TASK GOAL =
Pick out each line of the items below that contains the string "honorable", and copy those lines in full. Treat the match as case-sensitive.

(Beginning of DATA FOR REVIEW)

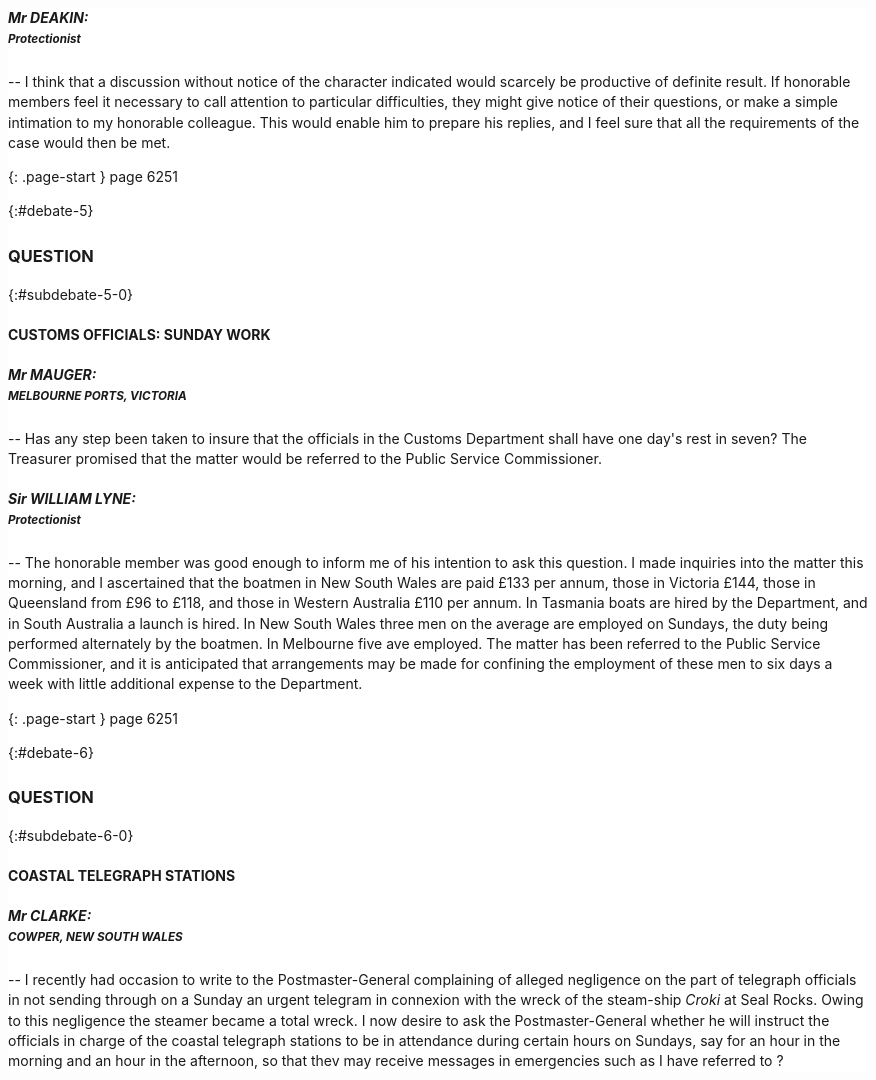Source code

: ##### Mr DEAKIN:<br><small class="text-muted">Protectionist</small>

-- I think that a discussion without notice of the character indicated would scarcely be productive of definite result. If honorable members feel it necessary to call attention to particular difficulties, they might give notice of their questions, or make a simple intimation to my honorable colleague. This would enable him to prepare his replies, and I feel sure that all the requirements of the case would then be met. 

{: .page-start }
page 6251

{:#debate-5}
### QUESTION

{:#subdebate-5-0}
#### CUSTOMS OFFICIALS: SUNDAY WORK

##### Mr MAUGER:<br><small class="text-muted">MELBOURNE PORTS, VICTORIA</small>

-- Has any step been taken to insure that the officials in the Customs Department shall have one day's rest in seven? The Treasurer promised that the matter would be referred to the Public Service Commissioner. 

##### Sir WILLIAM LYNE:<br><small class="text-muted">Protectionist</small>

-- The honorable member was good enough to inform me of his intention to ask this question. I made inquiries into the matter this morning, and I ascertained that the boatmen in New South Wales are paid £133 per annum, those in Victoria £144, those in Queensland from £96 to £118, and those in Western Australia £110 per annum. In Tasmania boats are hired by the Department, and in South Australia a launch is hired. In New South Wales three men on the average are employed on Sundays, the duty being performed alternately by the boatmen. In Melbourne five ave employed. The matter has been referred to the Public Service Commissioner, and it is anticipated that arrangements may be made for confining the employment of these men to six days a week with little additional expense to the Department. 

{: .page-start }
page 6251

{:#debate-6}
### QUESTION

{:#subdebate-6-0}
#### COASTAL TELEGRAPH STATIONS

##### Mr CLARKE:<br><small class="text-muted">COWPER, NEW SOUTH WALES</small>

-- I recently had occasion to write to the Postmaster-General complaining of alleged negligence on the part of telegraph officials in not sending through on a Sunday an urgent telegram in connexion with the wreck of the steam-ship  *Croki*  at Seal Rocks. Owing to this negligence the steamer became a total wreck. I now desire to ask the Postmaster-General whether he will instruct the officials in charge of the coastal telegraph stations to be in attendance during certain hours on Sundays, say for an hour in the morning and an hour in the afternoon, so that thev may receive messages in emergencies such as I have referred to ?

(End of DATA FOR REVIEW)

TASK ANSWER =
-- I think that a discussion without notice of the character indicated would scarcely be productive of definite result. If honorable members feel it necessary to call attention to particular difficulties, they might give notice of their questions, or make a simple intimation to my honorable colleague. This would enable him to prepare his replies, and I feel sure that all the requirements of the case would then be met. 
-- The honorable member was good enough to inform me of his intention to ask this question. I made inquiries into the matter this morning, and I ascertained that the boatmen in New South Wales are paid £133 per annum, those in Victoria £144, those in Queensland from £96 to £118, and those in Western Australia £110 per annum. In Tasmania boats are hired by the Department, and in South Australia a launch is hired. In New South Wales three men on the average are employed on Sundays, the duty being performed alternately by the boatmen. In Melbourne five ave employed. The matter has been referred to the Public Service Commissioner, and it is anticipated that arrangements may be made for confining the employment of these men to six days a week with little additional expense to the Department. 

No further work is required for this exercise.